• Supplied text:
________

I've found like zoli2k that timeit2() gives a lower time on my machine with Python 2.6.4. I also tried using the timeit module and found the same result. – Clout 23/4, 2010 at 6:35

Codepad is a great service, but horrible for timing performance, I mean who knows how busy the server will be at a given moment. Each run could potentially give very different results – Dextrad 12/5, 2010 at 23:49

hmm I just ran it on a local machine w/ py2.5 and timeit1 is faster.. although when running it with Psyco timeit2 is WAYY faster =). prob depends on a variety of factors.. – Napalm 12/8, 2010 at 17:14

I've added performance comparison of x**.5 vs sqrt(x) for py32,py31,py30,py27,py26,pypy,jython,py25,py24 interpreters on Linux. gist.github.com/783011 – Algophobia 17/1, 2011 at 16:26

sqrt probably does LUT interpolation, while pow does not really have that option. – Elaterid 18/12, 2015 at 20:48

first rule of optimization: don't do it
second rule: don't do it, yet

Here's some timings (Python 2.5.2, Windows):

$ python -mtimeit -s"from math import sqrt; x = 123" "x**.5"
1000000 loops, best of 3: 0.445 usec per loop

$ python -mtimeit -s"from math import sqrt; x = 123" "sqrt(x)"
1000000 loops, best of 3: 0.574 usec per loop

$ python -mtimeit -s"import math; x = 123" "math.sqrt(x)"
1000000 loops, best of 3: 0.727 usec per loop

This test shows that x**.5 is slightly faster than sqrt(x).

For the Python 3.0 the result is the opposite:

$ \Python30\python -mtimeit -s"from math import sqrt; x = 123" "x**.5"
1000000 loops, best of 3: 0.803 usec per loop

$ \Python30\python -mtimeit -s"from math import sqrt; x = 123" "sqrt(x)"
1000000 loops, best of 3: 0.695 usec per loop

$ \Python30\python -mtimeit -s"import math; x = 123" "math.sqrt(x)"
1000000 loops, best of 3: 0.761 usec per loop

math.sqrt(x) is always faster than x**.5 on another machine (Ubuntu, Python 2.6 and 3.1):

$ python -mtimeit -s"from math import sqrt; x = 123" "x**.5"
10000000 loops, best of 3: 0.173 usec per loop
$ python -mtimeit -s"from math import sqrt; x = 123" "sqrt(x)"
10000000 loops, best of 3: 0.115 usec per loop
$ python -mtimeit -s"import math; x = 123" "math.sqrt(x)"
10000000 loops, best of 3: 0.158 usec per loop
$ python3.1 -mtimeit -s"from math import sqrt; x = 123" "x**.5"
10000000 loops, best of 3: 0.194 usec per loop
$ python3.1 -mtimeit -s"from math import sqrt; x = 123" "sqrt(x)"
10000000 loops, best of 3: 0.123 usec per loop
$ python3.1 -mtimeit -s"import math; x = 123" "math.sqrt(x)"
10000000 loops, best of 3: 0.157 usec per loop

Algophobia answered 29/11, 2008 at 2:16 Comment(9)

________

• Data listing:
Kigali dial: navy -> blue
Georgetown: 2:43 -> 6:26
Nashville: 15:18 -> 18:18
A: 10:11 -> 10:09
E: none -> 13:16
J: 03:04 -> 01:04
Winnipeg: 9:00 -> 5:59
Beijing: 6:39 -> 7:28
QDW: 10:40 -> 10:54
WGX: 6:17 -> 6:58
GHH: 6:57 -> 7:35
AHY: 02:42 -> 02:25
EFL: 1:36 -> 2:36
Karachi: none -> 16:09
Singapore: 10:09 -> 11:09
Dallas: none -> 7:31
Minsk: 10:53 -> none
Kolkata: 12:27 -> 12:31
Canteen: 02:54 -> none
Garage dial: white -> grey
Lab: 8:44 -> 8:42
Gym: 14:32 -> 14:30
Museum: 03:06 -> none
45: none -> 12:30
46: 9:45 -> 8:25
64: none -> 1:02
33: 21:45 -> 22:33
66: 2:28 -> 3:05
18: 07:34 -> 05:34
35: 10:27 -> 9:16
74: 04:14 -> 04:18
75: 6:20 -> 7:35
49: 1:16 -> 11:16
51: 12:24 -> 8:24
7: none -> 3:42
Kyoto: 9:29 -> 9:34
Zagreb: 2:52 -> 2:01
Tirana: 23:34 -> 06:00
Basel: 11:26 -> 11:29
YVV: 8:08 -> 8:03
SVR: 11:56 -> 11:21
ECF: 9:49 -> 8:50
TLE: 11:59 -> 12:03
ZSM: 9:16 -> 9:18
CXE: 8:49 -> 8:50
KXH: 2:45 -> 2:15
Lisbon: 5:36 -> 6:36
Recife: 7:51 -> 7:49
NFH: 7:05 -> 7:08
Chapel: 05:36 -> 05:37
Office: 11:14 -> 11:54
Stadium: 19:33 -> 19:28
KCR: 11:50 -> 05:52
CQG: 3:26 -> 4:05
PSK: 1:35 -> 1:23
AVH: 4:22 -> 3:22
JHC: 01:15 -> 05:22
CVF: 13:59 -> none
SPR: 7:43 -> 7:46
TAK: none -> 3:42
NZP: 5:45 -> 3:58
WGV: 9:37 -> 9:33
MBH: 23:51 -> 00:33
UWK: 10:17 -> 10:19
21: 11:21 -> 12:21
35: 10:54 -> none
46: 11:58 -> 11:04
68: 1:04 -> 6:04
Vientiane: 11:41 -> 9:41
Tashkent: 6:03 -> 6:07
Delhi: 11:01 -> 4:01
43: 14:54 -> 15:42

________

• Aim of the task: From the thread on timing square roots in Python, reproduce the passage that starts with the words containing "10000000 loops, best of 3: 0.158" and ends with "at 2:16 Comment(9)". None of the entries are needed.

• Finished task:
10000000 loops, best of 3: 0.158 usec per loop
$ python3.1 -mtimeit -s"from math import sqrt; x = 123" "x**.5"
10000000 loops, best of 3: 0.194 usec per loop
$ python3.1 -mtimeit -s"from math import sqrt; x = 123" "sqrt(x)"
10000000 loops, best of 3: 0.123 usec per loop
$ python3.1 -mtimeit -s"import math; x = 123" "math.sqrt(x)"
10000000 loops, best of 3: 0.157 usec per loop

Algophobia answered 29/11, 2008 at 2:16 Comment(9)